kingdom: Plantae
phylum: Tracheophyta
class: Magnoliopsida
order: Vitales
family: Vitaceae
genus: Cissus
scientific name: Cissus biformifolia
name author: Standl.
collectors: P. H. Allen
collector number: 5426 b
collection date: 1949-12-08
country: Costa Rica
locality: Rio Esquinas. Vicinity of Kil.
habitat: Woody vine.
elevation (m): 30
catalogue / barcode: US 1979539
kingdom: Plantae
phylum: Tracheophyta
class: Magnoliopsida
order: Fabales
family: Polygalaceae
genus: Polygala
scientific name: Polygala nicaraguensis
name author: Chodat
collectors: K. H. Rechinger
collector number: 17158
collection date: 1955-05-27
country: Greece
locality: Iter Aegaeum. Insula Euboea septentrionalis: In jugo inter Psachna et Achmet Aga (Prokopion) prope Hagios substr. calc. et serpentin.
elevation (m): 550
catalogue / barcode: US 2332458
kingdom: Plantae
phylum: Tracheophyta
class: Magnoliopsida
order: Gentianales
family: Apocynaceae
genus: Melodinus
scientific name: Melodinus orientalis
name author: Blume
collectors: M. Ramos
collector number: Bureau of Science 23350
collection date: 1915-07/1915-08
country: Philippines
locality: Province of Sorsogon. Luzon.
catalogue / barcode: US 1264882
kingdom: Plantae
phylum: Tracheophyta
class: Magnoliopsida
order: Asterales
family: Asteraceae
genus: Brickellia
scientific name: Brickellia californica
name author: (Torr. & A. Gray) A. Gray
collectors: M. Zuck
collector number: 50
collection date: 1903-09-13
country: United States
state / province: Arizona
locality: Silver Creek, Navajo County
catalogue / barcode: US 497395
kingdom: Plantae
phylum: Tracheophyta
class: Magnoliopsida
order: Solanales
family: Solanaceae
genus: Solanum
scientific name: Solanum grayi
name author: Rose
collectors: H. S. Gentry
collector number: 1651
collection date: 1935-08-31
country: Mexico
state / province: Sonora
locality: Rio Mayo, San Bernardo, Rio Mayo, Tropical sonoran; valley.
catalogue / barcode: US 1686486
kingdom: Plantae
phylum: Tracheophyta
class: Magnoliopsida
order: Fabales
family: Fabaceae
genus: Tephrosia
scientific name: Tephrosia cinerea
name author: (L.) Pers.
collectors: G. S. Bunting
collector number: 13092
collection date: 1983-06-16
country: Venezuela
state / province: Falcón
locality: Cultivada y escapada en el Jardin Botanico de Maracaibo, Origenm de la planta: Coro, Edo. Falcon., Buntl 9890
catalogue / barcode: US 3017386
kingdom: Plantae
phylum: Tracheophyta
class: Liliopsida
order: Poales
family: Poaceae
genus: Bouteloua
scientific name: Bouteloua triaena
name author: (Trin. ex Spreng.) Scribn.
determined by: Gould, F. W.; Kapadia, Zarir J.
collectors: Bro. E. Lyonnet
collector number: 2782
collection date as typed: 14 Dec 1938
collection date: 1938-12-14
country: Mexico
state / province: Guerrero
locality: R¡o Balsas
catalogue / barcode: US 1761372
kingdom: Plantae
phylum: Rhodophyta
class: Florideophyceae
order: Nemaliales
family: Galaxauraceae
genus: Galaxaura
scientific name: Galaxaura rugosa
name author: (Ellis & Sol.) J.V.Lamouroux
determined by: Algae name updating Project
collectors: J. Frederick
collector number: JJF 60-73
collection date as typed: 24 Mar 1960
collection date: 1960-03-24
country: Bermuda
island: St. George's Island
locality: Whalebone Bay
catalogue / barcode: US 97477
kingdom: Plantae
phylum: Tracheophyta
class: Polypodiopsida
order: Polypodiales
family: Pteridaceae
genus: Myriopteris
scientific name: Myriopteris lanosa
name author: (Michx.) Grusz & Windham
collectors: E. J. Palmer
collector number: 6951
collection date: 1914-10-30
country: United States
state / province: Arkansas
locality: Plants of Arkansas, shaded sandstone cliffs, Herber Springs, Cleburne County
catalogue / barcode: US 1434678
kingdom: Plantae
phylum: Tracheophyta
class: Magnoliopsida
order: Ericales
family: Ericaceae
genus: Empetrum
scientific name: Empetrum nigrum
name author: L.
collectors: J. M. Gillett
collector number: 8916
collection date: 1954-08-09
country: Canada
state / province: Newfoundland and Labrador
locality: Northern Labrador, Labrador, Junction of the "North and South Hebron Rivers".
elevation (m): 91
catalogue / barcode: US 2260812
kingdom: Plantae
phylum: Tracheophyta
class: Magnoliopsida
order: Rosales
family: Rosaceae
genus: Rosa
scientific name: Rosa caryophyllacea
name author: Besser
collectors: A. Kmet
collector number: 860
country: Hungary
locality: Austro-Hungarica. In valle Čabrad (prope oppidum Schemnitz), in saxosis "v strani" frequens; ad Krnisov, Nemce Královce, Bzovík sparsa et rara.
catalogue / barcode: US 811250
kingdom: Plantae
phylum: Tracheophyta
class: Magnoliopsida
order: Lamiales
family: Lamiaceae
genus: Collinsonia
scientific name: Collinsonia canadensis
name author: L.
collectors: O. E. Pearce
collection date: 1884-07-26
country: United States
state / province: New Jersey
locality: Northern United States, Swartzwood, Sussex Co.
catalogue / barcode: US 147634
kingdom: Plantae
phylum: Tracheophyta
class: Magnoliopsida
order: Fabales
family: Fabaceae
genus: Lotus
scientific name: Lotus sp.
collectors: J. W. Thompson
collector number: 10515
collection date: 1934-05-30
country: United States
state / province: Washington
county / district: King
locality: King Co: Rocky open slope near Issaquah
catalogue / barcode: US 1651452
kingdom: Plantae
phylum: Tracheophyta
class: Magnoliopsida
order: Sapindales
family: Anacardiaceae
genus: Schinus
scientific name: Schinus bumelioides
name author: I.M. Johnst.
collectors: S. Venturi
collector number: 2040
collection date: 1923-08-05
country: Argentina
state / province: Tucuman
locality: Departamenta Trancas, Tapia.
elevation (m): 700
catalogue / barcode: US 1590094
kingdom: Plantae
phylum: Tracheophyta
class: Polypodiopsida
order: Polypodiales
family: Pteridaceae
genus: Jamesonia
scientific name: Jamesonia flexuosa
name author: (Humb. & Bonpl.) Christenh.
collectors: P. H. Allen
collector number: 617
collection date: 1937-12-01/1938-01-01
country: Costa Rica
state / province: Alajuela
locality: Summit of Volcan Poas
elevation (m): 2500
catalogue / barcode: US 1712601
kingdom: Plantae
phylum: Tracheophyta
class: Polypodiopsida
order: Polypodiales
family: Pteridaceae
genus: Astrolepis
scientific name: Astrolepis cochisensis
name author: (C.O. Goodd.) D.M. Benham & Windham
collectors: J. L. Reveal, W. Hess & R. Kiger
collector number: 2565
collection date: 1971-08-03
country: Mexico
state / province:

▶ **AIM**: Count the lines in the entries above that contain the word "elevation", and reply with only the number.

▶ **RESPONSE**: 5